**Information supplied:**
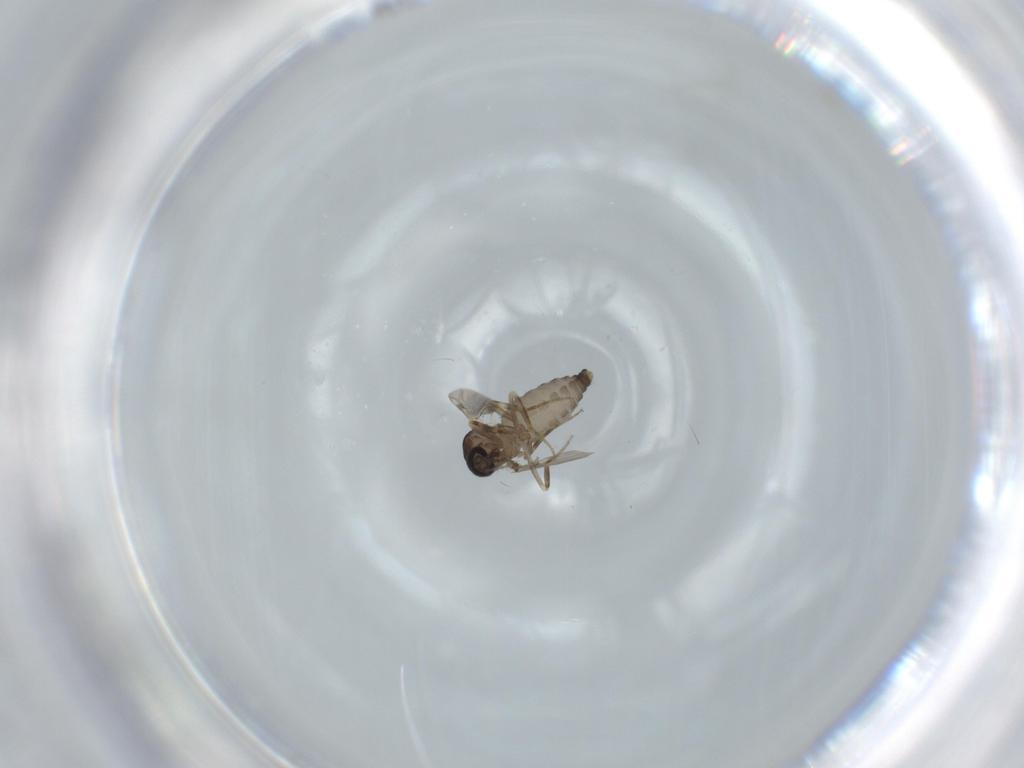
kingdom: Animalia
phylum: Arthropoda
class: Insecta
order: Diptera
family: Ceratopogonidae
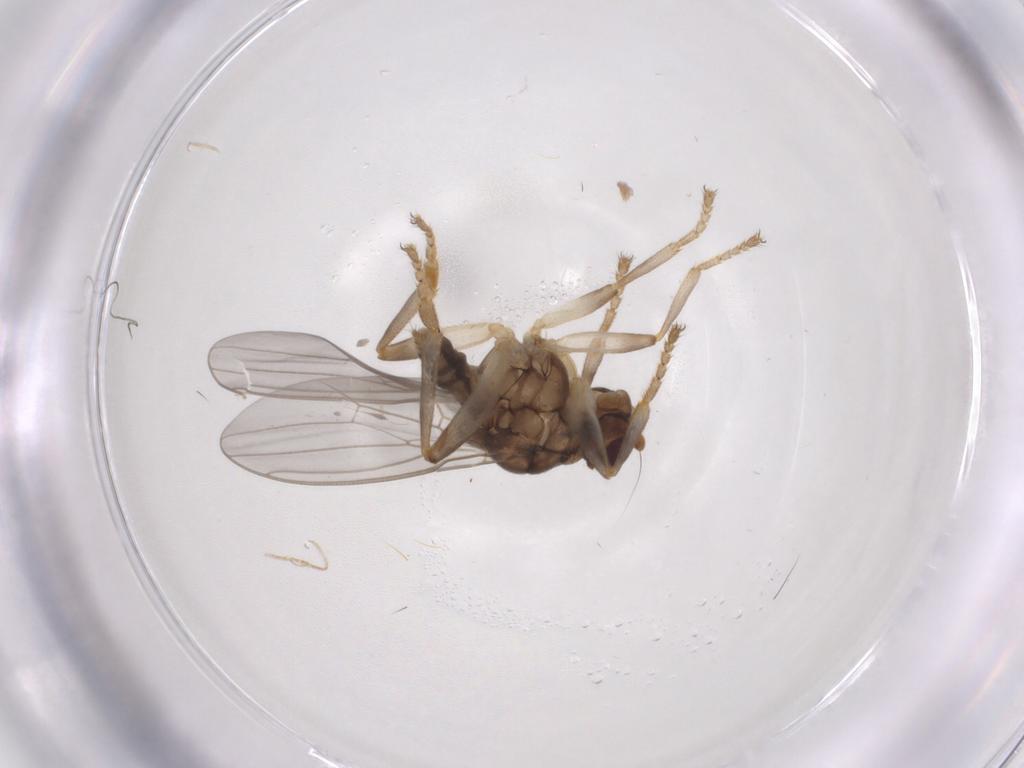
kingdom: Animalia
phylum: Arthropoda
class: Insecta
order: Diptera
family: Sphaeroceridae
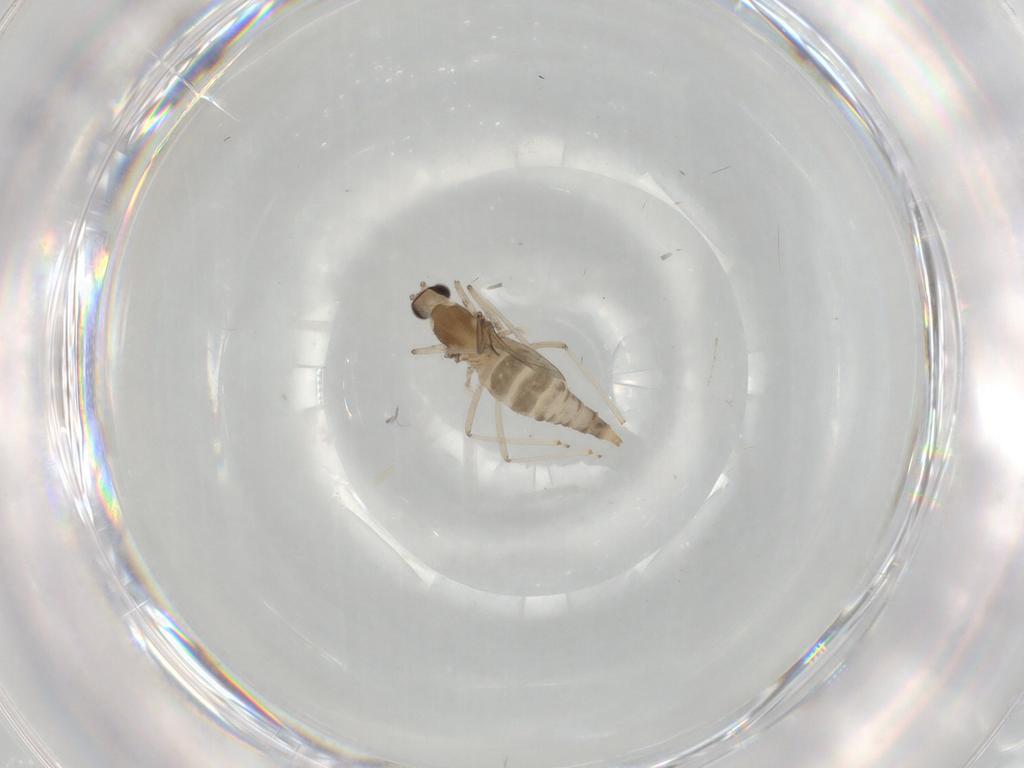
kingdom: Animalia
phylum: Arthropoda
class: Insecta
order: Diptera
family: Cecidomyiidae
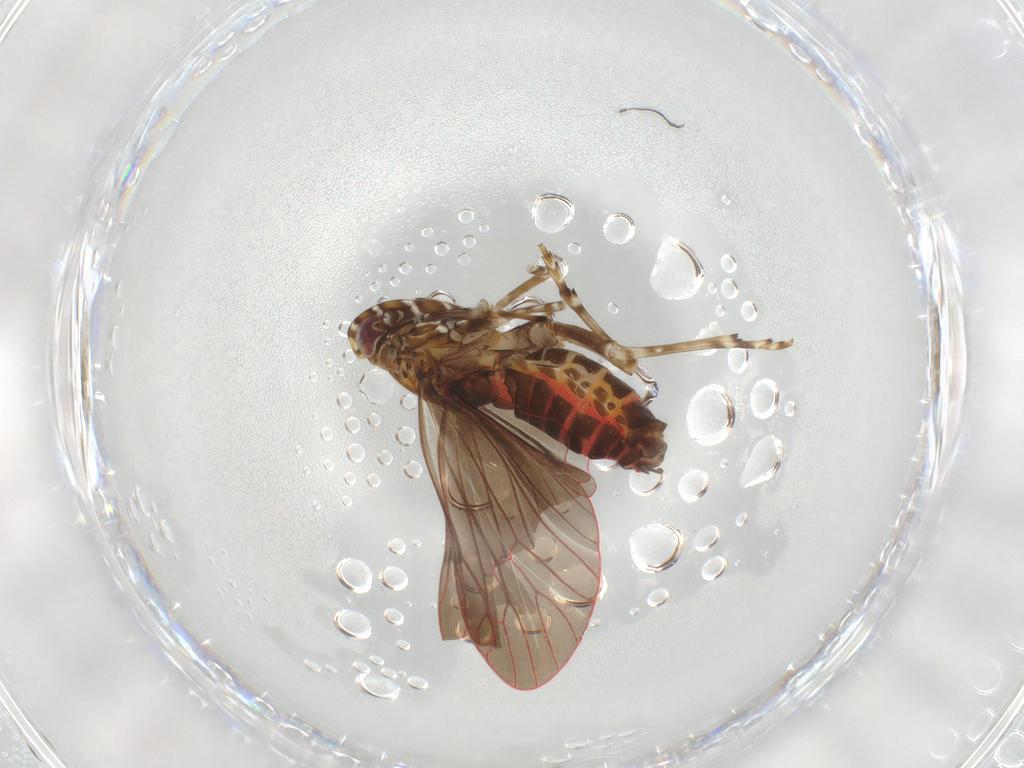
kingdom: Animalia
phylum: Arthropoda
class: Insecta
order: Hemiptera
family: Achilidae
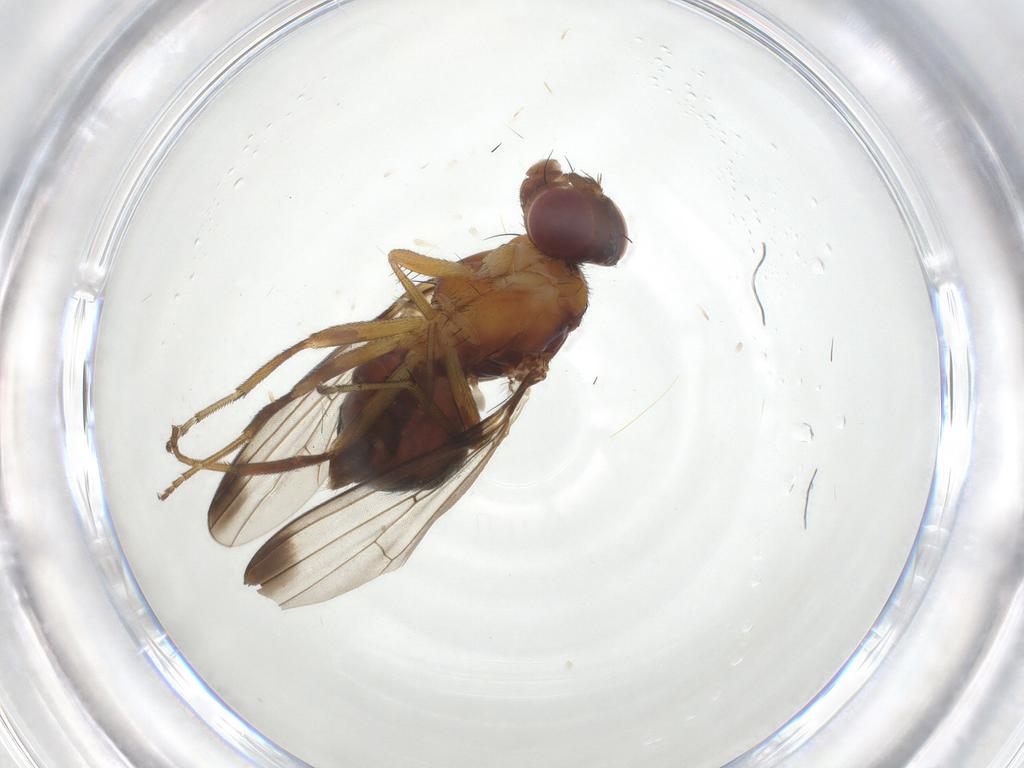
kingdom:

**Exercise goal:**
Could you turn the lines from the one containing "family: Ceratopogonidae" up to and including the last line above into a Markdown table with the columns n and Line, numbering each row, leaving out blank lines and the pictures?

**Written solution:**
| n | Line |
|---|---|
| 1 | family: Ceratopogonidae |
| 2 | kingdom: Animalia |
| 3 | phylum: Arthropoda |
| 4 | class: Insecta |
| 5 | order: Diptera |
| 6 | family: Sphaeroceridae |
| 7 | kingdom: Animalia |
| 8 | phylum: Arthropoda |
| 9 | class: Insecta |
| 10 | order: Diptera |
| 11 | family: Cecidomyiidae |
| 12 | kingdom: Animalia |
| 13 | phylum: Arthropoda |
| 14 | class: Insecta |
| 15 | order: Hemiptera |
| 16 | family: Achilidae |
| 17 | kingdom: |